◆ Problem statement:
The response should be an exact transcription of the data below, free of images.

◆ Extracted information:
|---|
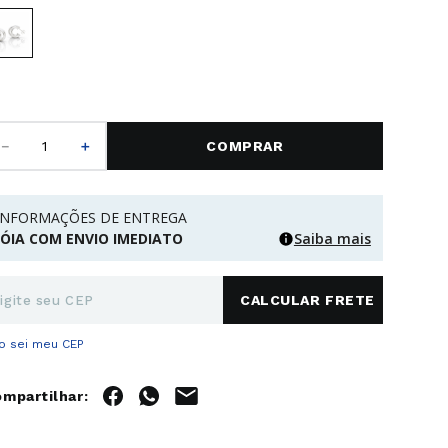
－
＋
COMPRAR
INFORMAÇÕES DE ENTREGA
JÓIA COM ENVIO IMEDIATO
Saiba mais
o sei meu CEP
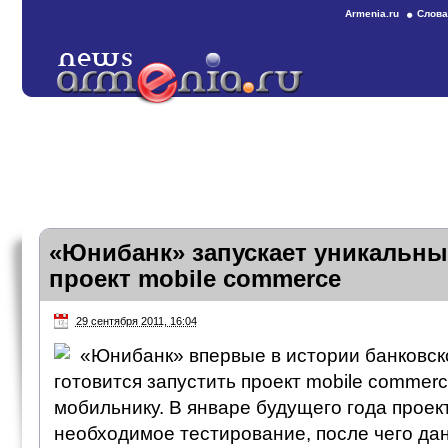
Armenia.ru
Слова
«Юнибанк» запускает уникальн
проект mobile commerce
29 сентября 2011, 16:04
«Юнибанк» впервые в истории банковс
готовится запустить проект mobile commerc
мобильнику. В январе будущего года проек
необходимое тестирование, после чего дан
|---|
◆ Reply:
－
＋
COMPRAR
INFORMAÇÕES DE ENTREGA
JÓIA COM ENVIO IMEDIATO
Saiba mais
o sei meu CEP
Armenia.ru
Слова
«Юнибанк» запускает уникальн
проект mobile commerce
29 сентября 2011, 16:04
«Юнибанк» впервые в истории банковс
готовится запустить проект mobile commerc
мобильнику. В январе будущего года проек
необходимое тестирование, после чего дан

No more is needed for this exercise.